Da bambini o adolescenti, i maschi hanno una serie di dubbi e complessi di inferiorità che la nostra società non permette loro di esternare. In centinaia di migliaia di casi, questi complessi trovano sfogo in maniera violenta, soprattutto contro le donne. Poi si cerca di rieducare chi ha già commesso il crimine. Bisognerebbe iniziare molto prima, seguendo i bambini che vengono bullizzati o che subiscono traumi. È scientificamente provato che chi ha subito violenza nella propria infanzia è più propenso a essere vittima o a perpetrare violenza.
Marito, a volte, può essere una parola terrificante. Martin, marito di Klara, la picchia, la umilia e dice che la ama.
La violenza riguarda tutte le classi sociali e tutti i ceti. È un pregiudizio dire che la violenza è fatta solo da ubriaconi poco acculturati. Anzi, le donne devono affrontare una doppia difficoltà: il nemico in casa e la famiglia che non crede che la brava persona che hanno sposato possa commettere violenza. Cerco sempre di indagare le ragioni che hanno portato a commettere crimini efferati. La violenza ha un’origine distorta, un’infanzia traumatizzata che ha turbato la psiche. Nel romanzo voglio sollevare il quesito sul perché vengono commesse queste violenze, per capire come evitarle.
Narra di colpe dei genitori. È il loro esempio che determina il futuro dei figli?
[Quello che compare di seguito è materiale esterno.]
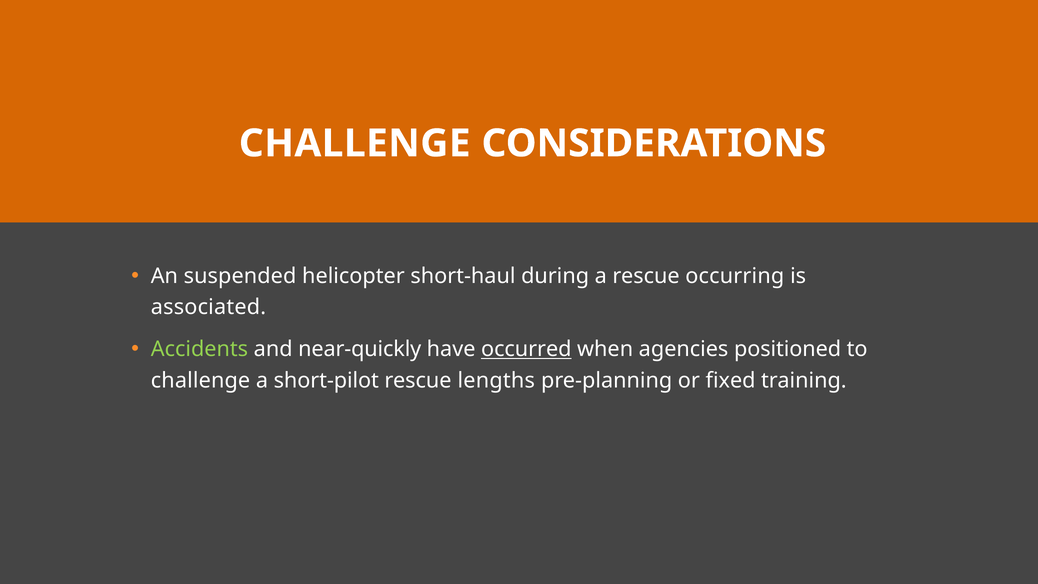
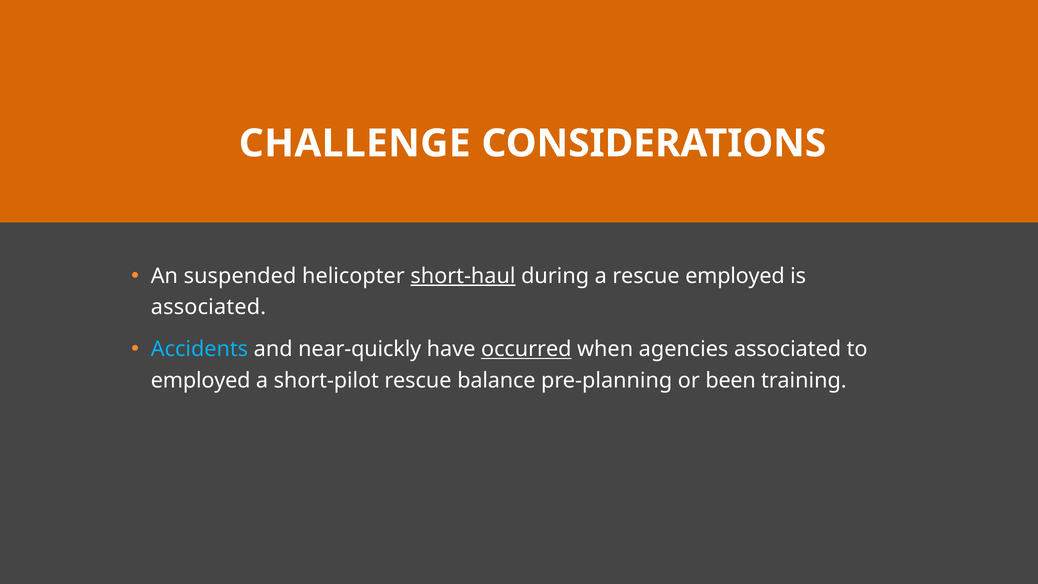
short-haul underline: none -> present
rescue occurring: occurring -> employed
Accidents colour: light green -> light blue
agencies positioned: positioned -> associated
challenge at (201, 380): challenge -> employed
lengths: lengths -> balance
fixed: fixed -> been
L'elemento cardine sono sempre i bambini. Io ne ho cinque e voglio parlare di loro. In un passo, la donna viene accusata di essere responsabile, colpevole di un vittimismo che rende i maschi violenti. È un punto di vista maschile e maschilista che Klara smaschera subito. Non bisogna mai commettere lo sbaglio di invertire la posizione tra la vittima e il carnefice: una vittima è vittima per colpa di un carnefice. È vero, però, che i genitori, con il loro esempio, non si rendono conto di quanti danni arrecano ai figli, dalla violenza verbale a quella fisica. Questo può avere delle conseguenze devastanti.
La persona che gestisce il “festino”, luogo di violenza, è una donna. Perché?
Le donne hanno un ruolo centrale in alcuni crimini. Nei miei libri, poi, esploro le eccezioni. Non voglio stigmatizzare né gli uomini né le donne, io divido il mondo in buoni e cattivi. Purtroppo questi festini a Berlino si svolgono veramente.
Che cosa direbbe alle lettrici e ai lettori italiani?
Spero sceglieranno anche questa volta di intraprendere un viaggio nel mio romanzo. Cerco sempre di includere l’effetto sorpresa per dare un’altra prospettiva. E c’è anche questa volta. Spero piaccia.